* [PROVIDED ENTRIES]:
• • •

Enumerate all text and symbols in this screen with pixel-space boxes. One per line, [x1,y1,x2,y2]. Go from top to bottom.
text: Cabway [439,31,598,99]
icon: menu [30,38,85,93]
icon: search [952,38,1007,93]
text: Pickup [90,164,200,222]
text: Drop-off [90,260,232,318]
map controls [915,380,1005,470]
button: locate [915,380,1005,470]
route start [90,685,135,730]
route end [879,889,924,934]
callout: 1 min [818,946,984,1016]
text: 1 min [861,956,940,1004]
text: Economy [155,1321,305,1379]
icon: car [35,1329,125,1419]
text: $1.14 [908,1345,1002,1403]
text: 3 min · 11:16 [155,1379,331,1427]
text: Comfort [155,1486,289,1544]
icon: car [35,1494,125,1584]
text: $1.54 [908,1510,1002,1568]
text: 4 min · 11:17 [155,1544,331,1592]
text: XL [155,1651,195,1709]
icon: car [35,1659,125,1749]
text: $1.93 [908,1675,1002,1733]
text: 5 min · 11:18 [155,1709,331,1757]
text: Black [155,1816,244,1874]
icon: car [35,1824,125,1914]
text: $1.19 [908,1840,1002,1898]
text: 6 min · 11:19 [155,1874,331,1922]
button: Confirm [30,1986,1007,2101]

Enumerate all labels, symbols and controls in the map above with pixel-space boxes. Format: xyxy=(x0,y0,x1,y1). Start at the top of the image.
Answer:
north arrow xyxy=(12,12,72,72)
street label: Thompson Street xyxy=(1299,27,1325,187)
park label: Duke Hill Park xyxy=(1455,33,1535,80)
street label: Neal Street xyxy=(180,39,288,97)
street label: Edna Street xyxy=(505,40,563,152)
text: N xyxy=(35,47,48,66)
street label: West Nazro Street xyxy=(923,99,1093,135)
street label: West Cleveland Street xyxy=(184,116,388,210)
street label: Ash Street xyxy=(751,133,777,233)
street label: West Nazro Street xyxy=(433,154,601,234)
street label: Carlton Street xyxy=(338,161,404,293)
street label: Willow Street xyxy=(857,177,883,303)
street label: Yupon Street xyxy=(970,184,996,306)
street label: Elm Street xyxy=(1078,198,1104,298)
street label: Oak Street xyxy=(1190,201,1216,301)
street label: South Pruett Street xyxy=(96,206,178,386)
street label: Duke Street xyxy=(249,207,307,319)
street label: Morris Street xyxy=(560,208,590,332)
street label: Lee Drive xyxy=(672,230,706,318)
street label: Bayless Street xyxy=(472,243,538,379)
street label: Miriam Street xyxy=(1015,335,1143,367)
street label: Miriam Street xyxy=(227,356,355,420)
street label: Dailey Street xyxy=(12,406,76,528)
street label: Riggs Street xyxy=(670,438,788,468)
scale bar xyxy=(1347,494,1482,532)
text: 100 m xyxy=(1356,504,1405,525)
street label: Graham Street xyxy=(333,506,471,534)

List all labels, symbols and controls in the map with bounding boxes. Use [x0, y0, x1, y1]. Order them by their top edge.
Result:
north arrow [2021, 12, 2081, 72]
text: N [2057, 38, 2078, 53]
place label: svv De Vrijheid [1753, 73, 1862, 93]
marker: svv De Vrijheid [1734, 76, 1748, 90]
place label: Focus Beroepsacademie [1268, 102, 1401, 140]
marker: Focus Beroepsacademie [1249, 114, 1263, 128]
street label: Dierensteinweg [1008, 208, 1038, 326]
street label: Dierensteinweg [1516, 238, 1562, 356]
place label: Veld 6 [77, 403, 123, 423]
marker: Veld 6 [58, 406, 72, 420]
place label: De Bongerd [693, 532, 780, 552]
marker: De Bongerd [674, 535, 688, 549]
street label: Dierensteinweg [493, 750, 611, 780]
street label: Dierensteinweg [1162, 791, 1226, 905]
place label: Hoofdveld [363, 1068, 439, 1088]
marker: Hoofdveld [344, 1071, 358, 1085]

• • •

* [WHAT THE EXERCISE ASKS]: Could you produce an exact copy of the whole listing?

* [EXPECTED ANSWER]:
Enumerate all text and symbols in this screen with pixel-space boxes. One per line, [x1,y1,x2,y2]. Go from top to bottom.
text: Cabway [439,31,598,99]
icon: menu [30,38,85,93]
icon: search [952,38,1007,93]
text: Pickup [90,164,200,222]
text: Drop-off [90,260,232,318]
map controls [915,380,1005,470]
button: locate [915,380,1005,470]
route start [90,685,135,730]
route end [879,889,924,934]
callout: 1 min [818,946,984,1016]
text: 1 min [861,956,940,1004]
text: Economy [155,1321,305,1379]
icon: car [35,1329,125,1419]
text: $1.14 [908,1345,1002,1403]
text: 3 min · 11:16 [155,1379,331,1427]
text: Comfort [155,1486,289,1544]
icon: car [35,1494,125,1584]
text: $1.54 [908,1510,1002,1568]
text: 4 min · 11:17 [155,1544,331,1592]
text: XL [155,1651,195,1709]
icon: car [35,1659,125,1749]
text: $1.93 [908,1675,1002,1733]
text: 5 min · 11:18 [155,1709,331,1757]
text: Black [155,1816,244,1874]
icon: car [35,1824,125,1914]
text: $1.19 [908,1840,1002,1898]
text: 6 min · 11:19 [155,1874,331,1922]
button: Confirm [30,1986,1007,2101]

Enumerate all labels, symbols and controls in the map above with pixel-space boxes. Format: xyxy=(x0,y0,x1,y1). Start at the top of the image.
Answer:
north arrow xyxy=(12,12,72,72)
street label: Thompson Street xyxy=(1299,27,1325,187)
park label: Duke Hill Park xyxy=(1455,33,1535,80)
street label: Neal Street xyxy=(180,39,288,97)
street label: Edna Street xyxy=(505,40,563,152)
text: N xyxy=(35,47,48,66)
street label: West Nazro Street xyxy=(923,99,1093,135)
street label: West Cleveland Street xyxy=(184,116,388,210)
street label: Ash Street xyxy=(751,133,777,233)
street label: West Nazro Street xyxy=(433,154,601,234)
street label: Carlton Street xyxy=(338,161,404,293)
street label: Willow Street xyxy=(857,177,883,303)
street label: Yupon Street xyxy=(970,184,996,306)
street label: Elm Street xyxy=(1078,198,1104,298)
street label: Oak Street xyxy=(1190,201,1216,301)
street label: South Pruett Street xyxy=(96,206,178,386)
street label: Duke Street xyxy=(249,207,307,319)
street label: Morris Street xyxy=(560,208,590,332)
street label: Lee Drive xyxy=(672,230,706,318)
street label: Bayless Street xyxy=(472,243,538,379)
street label: Miriam Street xyxy=(1015,335,1143,367)
street label: Miriam Street xyxy=(227,356,355,420)
street label: Dailey Street xyxy=(12,406,76,528)
street label: Riggs Street xyxy=(670,438,788,468)
scale bar xyxy=(1347,494,1482,532)
text: 100 m xyxy=(1356,504,1405,525)
street label: Graham Street xyxy=(333,506,471,534)

List all labels, symbols and controls in the map with bounding boxes. Use [x0, y0, x1, y1]. Order them by their top edge.
Result:
north arrow [2021, 12, 2081, 72]
text: N [2057, 38, 2078, 53]
place label: svv De Vrijheid [1753, 73, 1862, 93]
marker: svv De Vrijheid [1734, 76, 1748, 90]
place label: Focus Beroepsacademie [1268, 102, 1401, 140]
marker: Focus Beroepsacademie [1249, 114, 1263, 128]
street label: Dierensteinweg [1008, 208, 1038, 326]
street label: Dierensteinweg [1516, 238, 1562, 356]
place label: Veld 6 [77, 403, 123, 423]
marker: Veld 6 [58, 406, 72, 420]
place label: De Bongerd [693, 532, 780, 552]
marker: De Bongerd [674, 535, 688, 549]
street label: Dierensteinweg [493, 750, 611, 780]
street label: Dierensteinweg [1162, 791, 1226, 905]
place label: Hoofdveld [363, 1068, 439, 1088]
marker: Hoofdveld [344, 1071, 358, 1085]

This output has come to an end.